2nd pass at #admin-bar reset CSS

comment:28 @JohnONolan5 years ago

That covers just about everything, only things added were width/height:auto and position:static to #wpadminbar * - which fixes anyone who sets a static height/width or type of position on somthing like ul li a

And display:inline to #wpadminbar .quicklinks .menupop a > span - which fixes anyone doing something like ul li a span {display:block} (for dropdowns or sliding doors bg image)

comment:29 @filosofo5 years ago

I tried 15851.reset2.patch on every popular theme listed in the sidebar on Extend, and they all look pretty good.

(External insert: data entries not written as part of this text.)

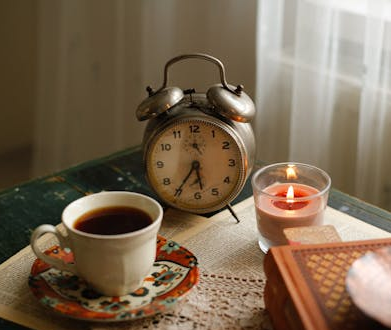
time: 5:35
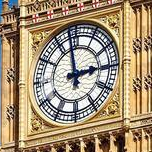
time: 2:58
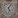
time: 5:06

comment:30 @nacin5 years ago

  • Keywords commit added; needs-testing removed

comment:31 @ocean905 years ago

15851.reset2.patch looks good. The :before/:after reset makes some trouble in Opera, only frontend: http://grab.by/7YoO. I'm working on it.

@ocean905 years ago

With Opera fix

comment:32 @nacin5 years ago

Can't test this much more than we already have. Nice work all four of you.

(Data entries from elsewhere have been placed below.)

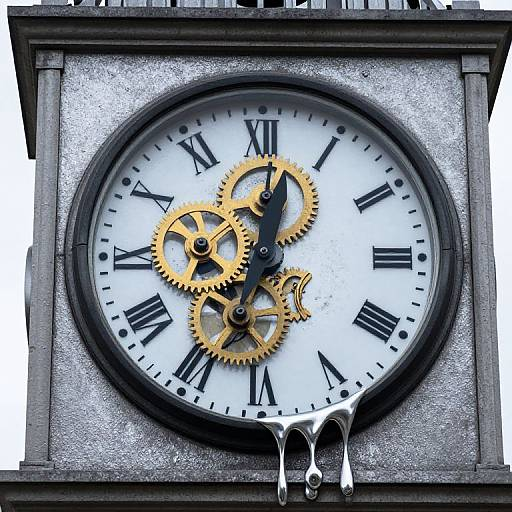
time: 12:33
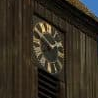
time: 1:50
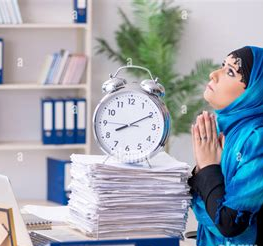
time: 8:10
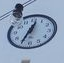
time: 12:34
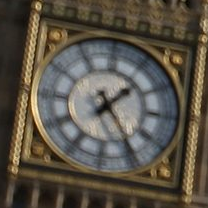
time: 1:24
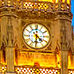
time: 4:31
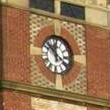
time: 11:52
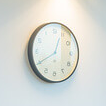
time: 12:40
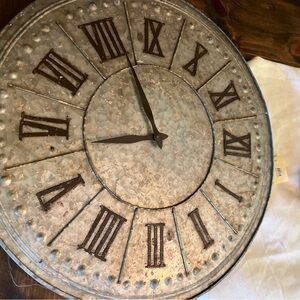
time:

comment:33 @JohnONolan5 years ago

Agreed - good discussion too. Working with opposing opinions made for a stronger end result :)

comment:34 @ryan5 years ago

Looks good.

comment:35 @nacin5 years ago

  • Resolution set to fixed
  • Status changed from assigned to closed

(In [17064]) Thorough CSS reset of the admin bar to avoid theme conflicts. props ocean90, JohnONolan, filosofo, duck_. fixes #15851.